Usai diajukan ke Kementerian Keuangan (Kemenkeu) dan Badan Perencanaan Pembangunan Nasional (Bappenas), Kemenhan bakal melakukan realisasi belanja Alutsista melalui PT Teknologi Militer Indonesia (PT TMI). Berdasarkan akta pendirian perusahaan, PT TMI didirikan pada 14 Agustus 2020 dan berstatus sebagai perseroan tertutup.
Koordinator Indonesia Corruption Watch (ICW) Adnan Topan mengatakan pendirian perusahaan ini sarat akan kejanggalan. Menurutnya, pendirian perusahaan berstatus swasta membuat pengawasan terhadap penggunaan anggaran sulit ditembus pemerintah.
“Ini mengerikan, perusahaan ini didirikan oleh Menteri dan statusnya swasta. Ditambah fungsinya yang bakal berhubungan langsung dengan pengadaan di Kementerian pertahanan saja, patut dipertanyakan,” kata Adnan dalam diskusi virtual, Rabu, 9 Juni 2021.
Apalagi, jajaran pengurus PT TMI ini sangat lekat dengan orang-orang di sekitar Prabowo Subianto. Menurut penelusuran TrenAsia.com, sejumlah direksi dan komisaris memang memiliki hubungan dekat dengan ketua umum partai Gerindra ini.
Komisaris Utama: Glenny Kairupan
Komisaris:
Angga Raka Prabowo
Judi Magio Yusuf
Nugroho Widyotomo
Prasetyo Hadi
Direktur Utama: Harsusanto
Direktur:
Tony Setia Boedi Hoesodo
Wicaksono Aji
Mundasir
Satrio Dimas Aditya
Empat jajaran pengurus, antara lain Glenny Kairupan, Yugi Mugio yusuf, Prasetyo Hadi, dan Angga Raka Prabowo merupakan kader Partai Gerindra. Seperti diketahui, Menhan Prabowo tercatat masih menjabat sebagai Ketua Umum Gerindra hingga 2025.
“Dengan kewenangan apa seorang Menteri bisa mendirikan perusahaan dan menunjuk langsung jajarannya, ini kebijakan yang koruptif” ucap Adnan.
Kebijakan ini dinilai Adnan menyalahi Undang-Undang Nomor 28 Tahun 1999 tentang Penyelenggaraan Pemerintahan yang Bersih dan Bebas dari Korupsi Kolusi dan Nepotisme (KKN).
Berpotensi Wariskan Utang
Rencana belanja jumbo Kemenhan terungkap dalam Rancangan Peraturan Presiden (Raperpres) Pemenuhan Kebutuhan Alat Peralatan Pertahanan dan Keamanan (Alpalhankam) Kemenhan 2020-2024.
Mengacu kepada Raperpres tersebut, secara rinci, anggaran itu paling banyak dialokasikan untuk akuisisi Alpalhankam sebesar US$79,1 miliar atau Rp1.132 triliun (asumsi kurs Rp14.318 per dolar Amerika Serikat).

*Tugas Anda*:
A. Menurut teks tentang PT TMI, kapan PT Teknologi Militer Indonesia didirikan?
B. Terjemahkan kalimat dari teks tentang PT TMI ini ke dalam bahasa Inggris: "Berdasarkan akta pendirian perusahaan, PT TMI didirikan pada 14 Agustus 2020 dan berstatus sebagai perseroan tertutup."
C. Salin persis seluruh bagian teks tentang PT TMI dari "Koordinator Indonesia Corruption" terus ke bawah hingga "9 Juni 2021.".

*Bagian Data*:
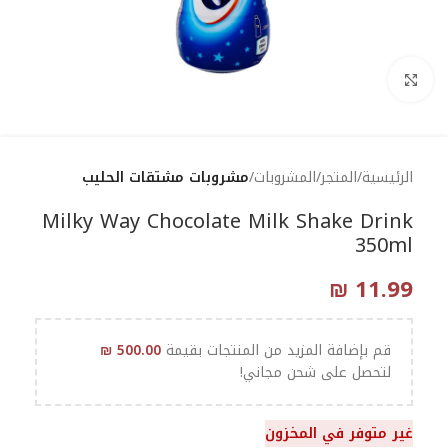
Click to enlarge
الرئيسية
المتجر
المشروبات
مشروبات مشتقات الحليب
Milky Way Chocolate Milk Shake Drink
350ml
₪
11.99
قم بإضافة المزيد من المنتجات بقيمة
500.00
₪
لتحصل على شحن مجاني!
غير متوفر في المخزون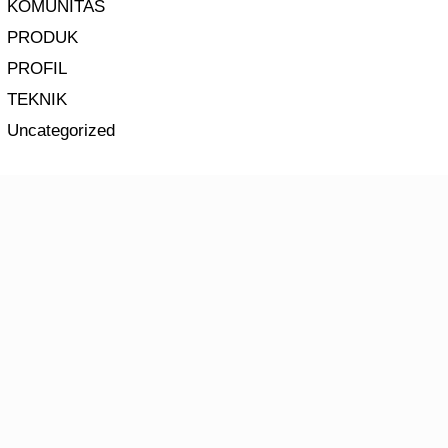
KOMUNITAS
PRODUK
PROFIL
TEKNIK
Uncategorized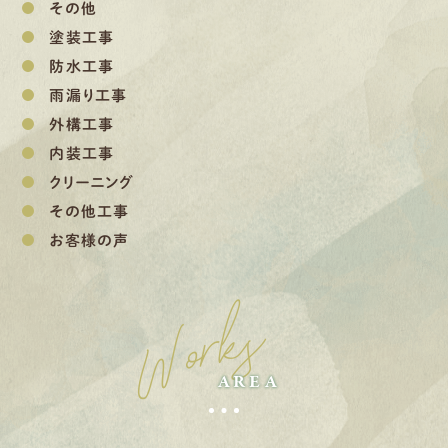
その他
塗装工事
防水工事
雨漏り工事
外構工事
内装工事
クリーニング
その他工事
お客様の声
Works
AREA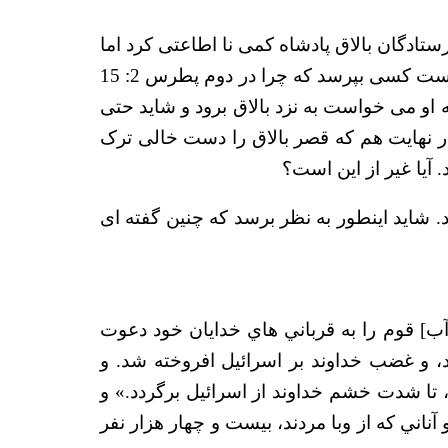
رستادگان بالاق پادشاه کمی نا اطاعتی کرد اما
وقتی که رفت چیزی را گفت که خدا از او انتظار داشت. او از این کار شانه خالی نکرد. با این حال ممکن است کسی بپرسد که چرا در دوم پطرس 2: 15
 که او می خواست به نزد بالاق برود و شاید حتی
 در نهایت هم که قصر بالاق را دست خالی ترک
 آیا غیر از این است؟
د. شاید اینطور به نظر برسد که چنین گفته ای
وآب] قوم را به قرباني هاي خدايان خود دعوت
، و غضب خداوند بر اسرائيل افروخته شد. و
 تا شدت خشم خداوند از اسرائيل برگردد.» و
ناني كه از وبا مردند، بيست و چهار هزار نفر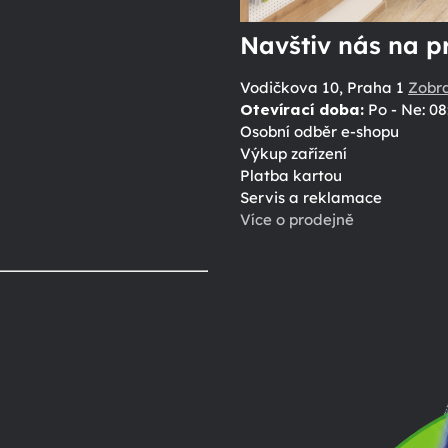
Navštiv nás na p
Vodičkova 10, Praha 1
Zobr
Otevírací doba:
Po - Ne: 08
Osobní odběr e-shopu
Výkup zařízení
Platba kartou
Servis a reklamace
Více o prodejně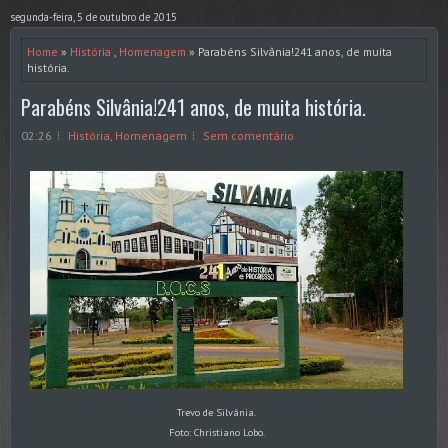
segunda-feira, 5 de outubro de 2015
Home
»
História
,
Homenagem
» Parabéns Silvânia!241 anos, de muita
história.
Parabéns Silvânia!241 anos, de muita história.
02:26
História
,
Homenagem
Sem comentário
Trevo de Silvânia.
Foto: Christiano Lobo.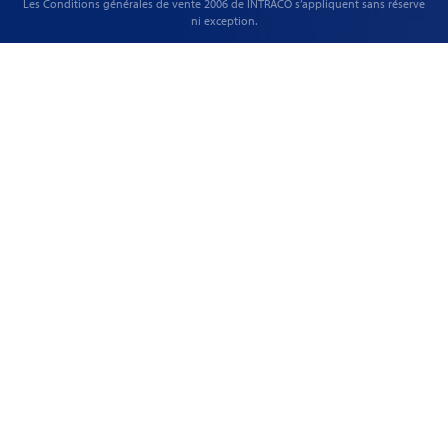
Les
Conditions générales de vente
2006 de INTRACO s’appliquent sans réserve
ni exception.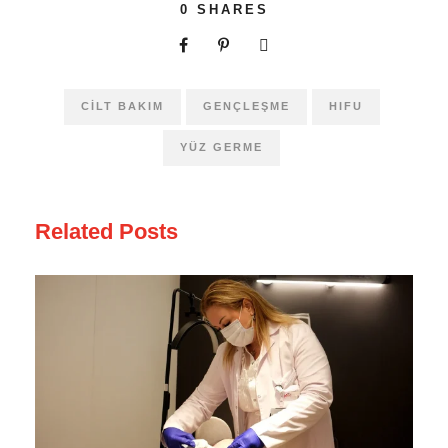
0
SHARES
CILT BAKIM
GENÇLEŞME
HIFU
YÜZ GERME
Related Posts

*Hasil Latihan*:
A. PT TMI didirikan pada 14 Agustus 2020.

B. According to the company's deed of establishment, PT TMI was founded on August 14, 2020, and has the status of a privately held limited company.

C.
Koordinator Indonesia Corruption Watch (ICW) Adnan Topan mengatakan pendirian perusahaan ini sarat akan kejanggalan. Menurutnya, pendirian perusahaan berstatus swasta membuat pengawasan terhadap penggunaan anggaran sulit ditembus pemerintah.
“Ini mengerikan, perusahaan ini didirikan oleh Menteri dan statusnya swasta. Ditambah fungsinya yang bakal berhubungan langsung dengan pengadaan di Kementerian pertahanan saja, patut dipertanyakan,” kata Adnan dalam diskusi virtual, Rabu, 9 Juni 2021.